So I was under the weather over the weekend... even out on Monday. I'm never out sick, but ... this was some horrible version of the flu that had me flat on my back. Over the weekend, it even hurt to read, so I got to watch the entire third season of The West Wing. And by Monday, I finally got to my always healthy pile of 'must reads.' On the top of that pile was Time magazine's Feb. 20, 2006 piece on Google, which probably requires some kind of registration.

It is a fascinating article even if a good part of it I had read other places. (I've read a LOT about Google by now!)

But I found this particular passage fascinating:

To keep innovating, Google has to outwit and outspend the likes of Yahoo! and Microsoft for the best young brains. Even though few of Google's insta-millionaires have cashed in their stock options and quit since the 2004 IPO, Google is on a hiring binge, adding about 100 people a week. It applies quirky tests of talent. Google once put up a billboard on Route 101, the heavily trafficked artery that links the Valley to San Francisco, that said, in its entirety:

(first 10-digit prime found in consecutive digits of e).com

No Google logo, no recruiting pitch. Just the equation. The curious who solved it (yep, it's 7427466391.com typed the answer into their browsers and went to that Web page, which offered another, harder problem (don't ask) that finally led to an invitation to interview at Google. The company also has inserted the "Google Labs Aptitude Test" in geeky publications like Linux Journal. It poses 21 questions, ranging from absurdly complex mathematical equations to poetic queries like "What is the most beautiful math equation ever derived?"
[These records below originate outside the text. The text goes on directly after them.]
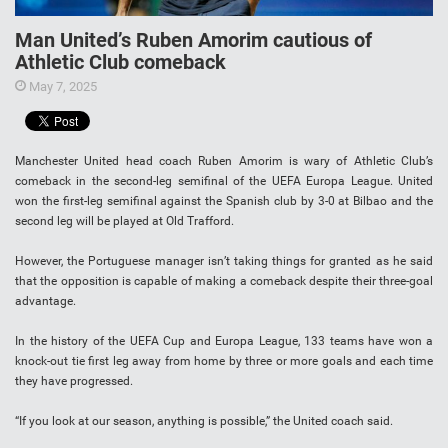
Man United’s Ruben Amorim cautious of
Athletic Club comeback
May 7, 2025
Manchester United head coach Ruben Amorim is wary of Athletic Club’s
comeback in the second-leg semifinal of the UEFA Europa League. United
won the first-leg semifinal against the Spanish club by 3-0 at Bilbao and the
second leg will be played at Old Trafford.
However, the Portuguese manager isn’t taking things for granted as he said
that the opposition is capable of making a comeback despite their three-goal
advantage.
In the history of the UEFA Cup and Europa League, 133 teams have won a
knock-out tie first leg away from home by three or more goals and each time
they have progressed.
“If you look at our season, anything is possible,” the United coach said.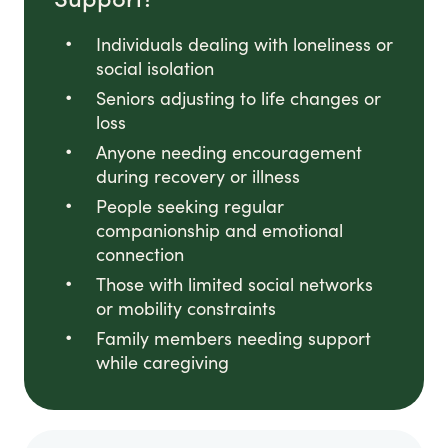
Individuals dealing with loneliness or
social isolation
Seniors adjusting to life changes or
loss
Anyone needing encouragement
during recovery or illness
People seeking regular
companionship and emotional
connection
Those with limited social networks
or mobility constraints
Family members needing support
while caregiving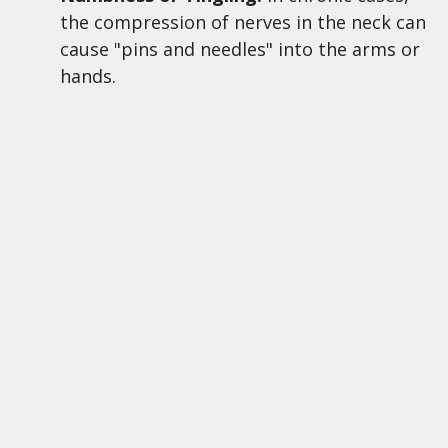
the compression of nerves in the neck can
cause "pins and needles" into the arms or
hands.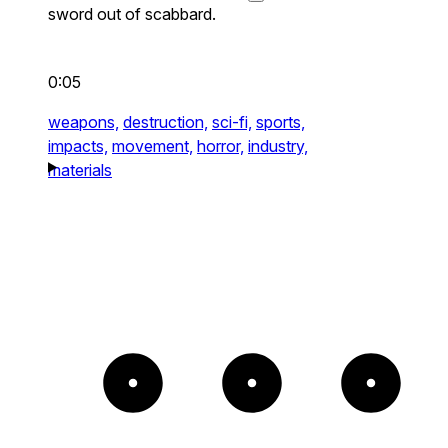
sword out of scabbard.
0:05
weapons,
destruction,
sci-fi,
sports,
impacts,
movement,
horror,
industry,
materials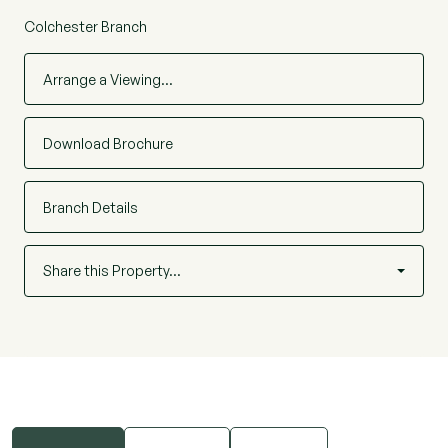
Colchester Branch
Arrange a Viewing…
Download Brochure
Branch Details
Share this Property…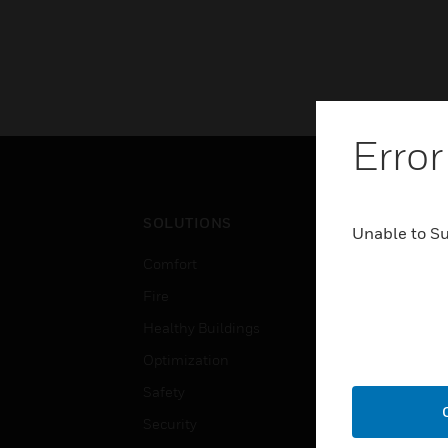
Error
SOLUTIONS
IND
Unable to S
Comfort
Airpo
Fire
Comm
Healthy Buildings
Data
Optimization
Educ
Safety
Gove
Security
Heal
What an amazing recruitment idea?

It seems one of the intangible things that Google has going for it is that it is a place where people want to work. That is, in part, because they both offer an opportunity for people to be creative, but they also encourage -- and reward -- that creativity.

Earlier, I wrote about the DISA director's Google view, which I think is a really good perspective, but how the company treats its people. Google has cooks for people because they are working so hard. That may not be the government model exactly, but it seems there is a lot for government to learn there too.